Risk and Risk Management

There is so much that is risky in operating a business, shouldn't there be ways to manage the risk? Read the Wikipedia entry on risk management to get an overview of how businesses can manage risk.

Introduction

A widely used vocabulary for risk management is defined by ISO Guide 73:2009, "Risk management. Vocabulary".

In ideal risk management, a prioritization process is followed whereby the risks with the greatest loss (or impact) and the greatest probability of occurring are handled first. Risks with lower probability of occurrence and lower loss are handled in descending order. In practice the process of assessing overall risk can be difficult, and balancing resources used to mitigate between risks with a high probability of occurrence but lower loss, versus a risk with high loss but lower probability of occurrence can often be mishandled.

Intangible risk management identifies a new type of a risk that has a 100% probability of occurring but is ignored by the organization due to a lack of identification ability. For example, when deficient knowledge is applied to a situation, a knowledge risk materializes. Relationship risk appears when ineffective collaboration occurs. Process-engagement risk may be an issue when ineffective operational procedures are applied. These risks directly reduce the productivity of knowledge workers, decrease cost-effectiveness, profitability, service, quality, reputation, brand value, and earnings quality. Intangible risk management allows risk management to create immediate value from the identification and reduction of risks that reduce productivity.

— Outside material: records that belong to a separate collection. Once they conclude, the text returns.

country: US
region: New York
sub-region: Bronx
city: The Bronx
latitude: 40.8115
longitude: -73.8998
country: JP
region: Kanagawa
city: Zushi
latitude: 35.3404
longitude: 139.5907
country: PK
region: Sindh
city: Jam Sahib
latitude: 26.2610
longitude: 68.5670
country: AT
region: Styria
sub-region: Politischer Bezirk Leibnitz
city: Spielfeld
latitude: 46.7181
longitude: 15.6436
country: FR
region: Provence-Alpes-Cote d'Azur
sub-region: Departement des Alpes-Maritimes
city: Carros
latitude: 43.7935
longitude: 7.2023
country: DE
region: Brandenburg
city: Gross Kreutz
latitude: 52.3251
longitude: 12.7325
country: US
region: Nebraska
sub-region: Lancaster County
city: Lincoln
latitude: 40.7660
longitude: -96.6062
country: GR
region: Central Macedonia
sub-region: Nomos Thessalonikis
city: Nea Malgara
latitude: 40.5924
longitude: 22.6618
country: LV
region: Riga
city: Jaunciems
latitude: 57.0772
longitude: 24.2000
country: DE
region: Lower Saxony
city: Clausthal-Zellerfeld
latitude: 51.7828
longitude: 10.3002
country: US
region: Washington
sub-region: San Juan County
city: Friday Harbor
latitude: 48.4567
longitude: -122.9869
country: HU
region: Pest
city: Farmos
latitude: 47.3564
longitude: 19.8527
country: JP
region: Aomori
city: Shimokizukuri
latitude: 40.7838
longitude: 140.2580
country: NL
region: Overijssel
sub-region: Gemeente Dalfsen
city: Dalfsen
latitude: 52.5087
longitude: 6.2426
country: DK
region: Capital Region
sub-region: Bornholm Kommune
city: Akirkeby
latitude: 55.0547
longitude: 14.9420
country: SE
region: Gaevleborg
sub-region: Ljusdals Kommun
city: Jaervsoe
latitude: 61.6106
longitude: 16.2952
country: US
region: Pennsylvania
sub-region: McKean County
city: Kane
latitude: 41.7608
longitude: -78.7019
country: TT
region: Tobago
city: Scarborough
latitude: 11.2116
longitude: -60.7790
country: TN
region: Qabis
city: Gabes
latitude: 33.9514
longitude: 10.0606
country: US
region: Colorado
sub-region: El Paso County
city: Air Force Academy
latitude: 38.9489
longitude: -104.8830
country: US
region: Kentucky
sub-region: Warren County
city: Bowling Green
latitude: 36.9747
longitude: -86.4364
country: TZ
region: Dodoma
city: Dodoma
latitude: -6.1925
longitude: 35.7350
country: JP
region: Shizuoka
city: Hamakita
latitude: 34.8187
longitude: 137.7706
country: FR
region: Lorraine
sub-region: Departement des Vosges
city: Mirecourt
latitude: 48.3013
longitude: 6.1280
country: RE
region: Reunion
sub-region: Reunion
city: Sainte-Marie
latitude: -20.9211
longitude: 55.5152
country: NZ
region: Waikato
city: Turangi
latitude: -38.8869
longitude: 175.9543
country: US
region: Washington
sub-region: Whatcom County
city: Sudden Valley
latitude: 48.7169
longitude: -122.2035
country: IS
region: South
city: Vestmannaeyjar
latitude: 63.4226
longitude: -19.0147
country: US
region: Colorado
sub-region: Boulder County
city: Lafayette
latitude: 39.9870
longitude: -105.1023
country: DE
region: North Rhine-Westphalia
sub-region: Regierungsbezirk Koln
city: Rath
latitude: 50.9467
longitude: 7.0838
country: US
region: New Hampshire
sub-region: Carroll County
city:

Opportunity cost represents a unique challenge for risk managers. It can be difficult to determine when to put resources toward risk management and when to use those resources elsewhere. Again, ideal risk management minimizes spending (or manpower or other resources) and also minimizes the negative effects of risks.

Risk is defined as the possibility that an event will occur that adversely affects the achievement of an objective. Uncertainty, therefore, is a key aspect of risk. Systems like the Committee of Sponsoring Organizations of the Treadway Commission Enterprise Risk Management (COSO ERM), can assist managers in mitigating risk factors. Each company may have different internal control components, which leads to different outcomes. For example, the framework for ERM components includes Internal Environment, Objective Setting, Event Identification, Risk Assessment, Risk Response, Control Activities, Information and Communication, and Monitoring.


Method

For the most part, these methods consist of the following elements, performed, more or less, in the following order:

  1. Identify the threats
  2. Assess the vulnerability of critical assets to specific threats
  3. Determine the risk (i.e. the expected likelihood and consequences of specific types of attacks on specific assets)
  4. Identify ways to reduce those risks
  5. Prioritize risk reduction measures


Principles

The International Organization for Standardization (ISO) identifies the following principles of risk management:

Risk management should:

  • Create value – resources expended to mitigate risk should be less than the consequence of inaction
  • Be an integral part of organizational processes
  • Be part of decision making process
  • Explicitly address uncertainty and assumptions
  • Be a systematic and structured process
  • Be based on the best available information
  • Be tailorable
  • Take human factors into account
  • Be transparent and inclusive
  • Be dynamic, iterative and responsive to change
  • Be capable of continual improvement and enhancement
  • Be continually or periodically re-assessed


Mild Versus Wild Risk

Benoit Mandelbrot distinguished between "mild" and "wild" risk and argued that risk assessment and management must be fundamentally different for the two types of risk. Mild risk follows normal or near-normal probability distributions, is subject to regression to the mean and the law of large numbers, and is therefore relatively predictable. Wild risk follows fat-tailed distributions, e.g., Pareto or power-law distributions, is subject to regression to the tail (infinite mean or variance, rendering the law of large numbers invalid or ineffective), and is therefore difficult or impossible to predict. A common error in risk assessment and management is to underestimate the wildness of risk, assuming risk to be mild when in fact it is wild, which must be avoided if risk assessment and management are to be valid and reliable, according to Mandelbrot.